Director Ry Russo-Young ’03 on Filmmaking, Storytelling, and Nuclear Family
January 6, 2022
Kyra McConnell ’22
On September 26, director Ry Russo-Young ’03 released her three-part documentary film Nuclear Family on HBO Max, which follows her landmark custody case that unfolded in the late 1980s.
The film is an intimate look into Russo-Young’s childhood growing up as the younger daughter of two lesbian mothers. Born to two separate sperm donors, Russo-Young and her older sister Cade lived happily with their parents in New York, until her biological father sued for paternity and visitation rights, threatening to upend their “nuclear family.”
Featured throughout the documentary are interviews with Russo-Young’s mothers, Robin Young and Sandy Russo, a couple that helped paved the way in the 1970s and 1980s for LGBTQ+ people who wanted to have children. According to Russo-Young, who was just nine years old when she was thrust into the spotlight of the case, the development of Nuclear Family “took a long time to figure out,” but ultimately allowed her to “articulate the story through [her] own perspective,” a process that began back when she was a student at Oberlin College.
Known for her direction of page-to-screen adaptations Before I Fall and The Sun is Also a Star as well as her appearances in the classic mumblecore films Hannah Takes the Stairs and The Color Wheel, Russo-Young began her career primarily interested in narrative filmmaking. However, she remained preoccupied with her long-term desire to tell her own personal story through the medium of film.
“I had wanted to tell this story since my mid-twenties,” Russo-Young said, recalling several discarded drafts of narrative scripts about the case. “It was a defining event in my childhood. I had done a lot of press about it, and I always wanted to come to understand it further, but I wasn't clear on what I wanted to say or how I felt about it.”
When Russo-Young was awarded a Creative Capital grant in the fall of 2019, she worked with an editor to assemble a mock trailer, and decided to make a documentary. Because Russo-Young had filmed her family on home video as a hobby growing up, the archival footage combined with press footage from the 1999 PBS documentary Our House—which featured the Russo-Young family—made for a seamless transition to nonfictional storytelling.
“I had always been telling the story, but they were my experiences co-opted through the lens of somebody else's, be it political or social,” she said. This time the lens would be her own.
For Russo-Young, working as both the director of the film and one of its on-camera subjects was challenging at times. In addition to her mothers and sister, the film features interviews with friends of both the family and of Tom Steel, Russo-Young’s biological father who died of AIDS in 1998. Most notable is Cris Aguedas, whose view of the court case directly opposes Robin and Russo’s, and is the reason for the ending of their friendship.

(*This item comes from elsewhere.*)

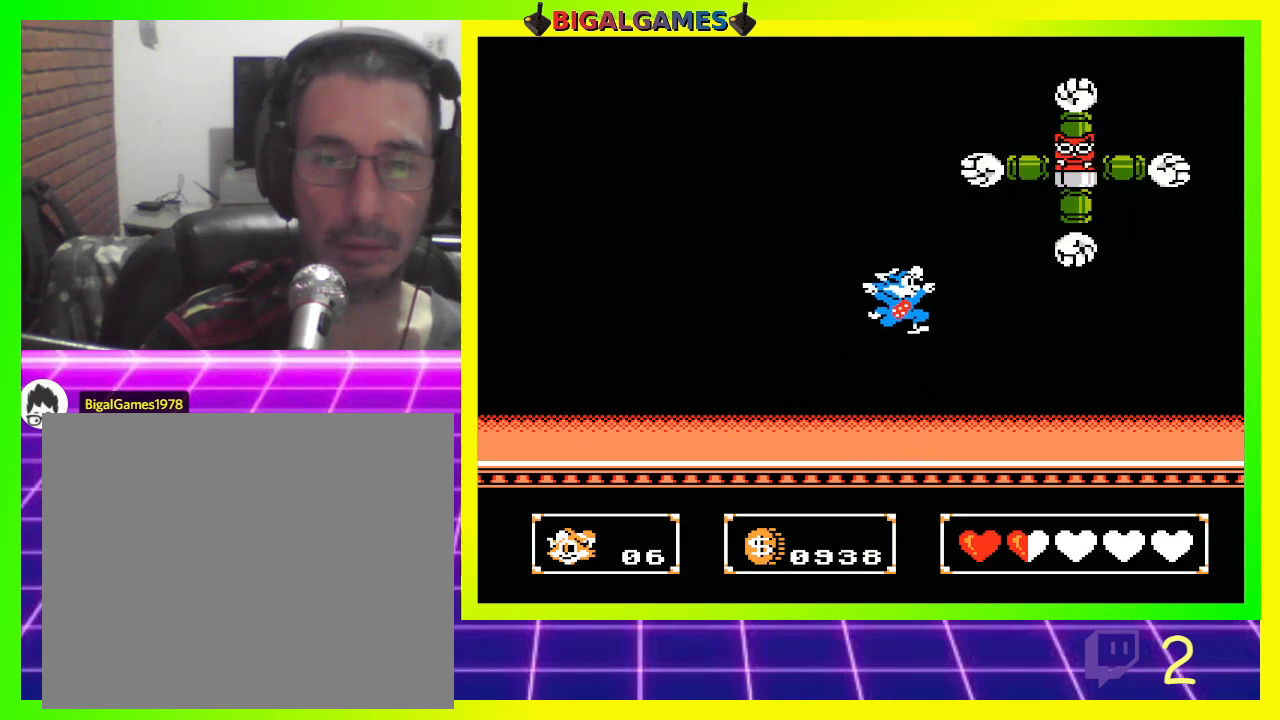
{"buttons": ["DPAD_LEFT"], "left_stick": "center", "right_stick": "center", "events": [[100, "CROSS", "up"], [100, "DPAD_RIGHT", "up"], [100, "DPAD_UP", "up"], [333, "DPAD_LEFT", "down"]]}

Mitigating these tensions while retaining a sense of objectivity during interviews took practice and patience for Russo-Young. “I didn’t want to injure anybody more than they had already been damaged in the process of the story itself. I had to remind myself, ‘just listen, be open, and try to not judge as it's happening, but to hear it.’ It took a lot of energy on my part to refuse to go to a place that I would automatically go to. The movie was all about tracking my arc of subjectivity,” she said.
While talking with Aguedas and others about the details of the lawsuit was difficult, Russo-Young also described the experience as “completely riveting as a filmmaker,” one that will inspire how she approaches her work in the future, whether she returns to narrative filmmaking or explores documentary. “Life is really short and I want to make work that reflects who I am and what I believe in,” she said.
Russo-Young cites her time at Oberlin as formative in cultivating her identity and beliefs as an artist, “a great time for [her] to start practicing what [she] wanted to do.” From a young age, her interests spanned from acting to photography to video production, and came together during college.
At Oberlin, Russo-Young participated in what she calls “a little bit of everything,” including a film project that explored her custody case through a retelling of the fairytale Little Red Riding Hood, featured briefly in Nuclear Family.
The project was groundbreaking for Russo-Young. “That was my first exploration of this entire narrative, and that was done at Oberlin in the art building as a performance. It was two nights, all of my Oberlin friends came, and it was an independent project that I did, I think as a Winter Term,” she said, also describing college as a time to create “bad work.” “You don't get to do better work until you do bad work. That's what I was doing—but it wasn't bad, it was just young,” she said.
When asked about advice for aspiring directors and producers, Russo-Young did not hesitate, noting that film school is not for everyone and that her colleagues in the film industry come from all walks of life with different experiences.
“What unites those experiences is continuing to try things out and do the work in all different kinds of ways and in all kinds of environments,” she said. “That's what's so great about Oberlin specifically, is that it allows you to try a bunch of different experiences, crafts, and creative endeavors and see what you like and respond to them.”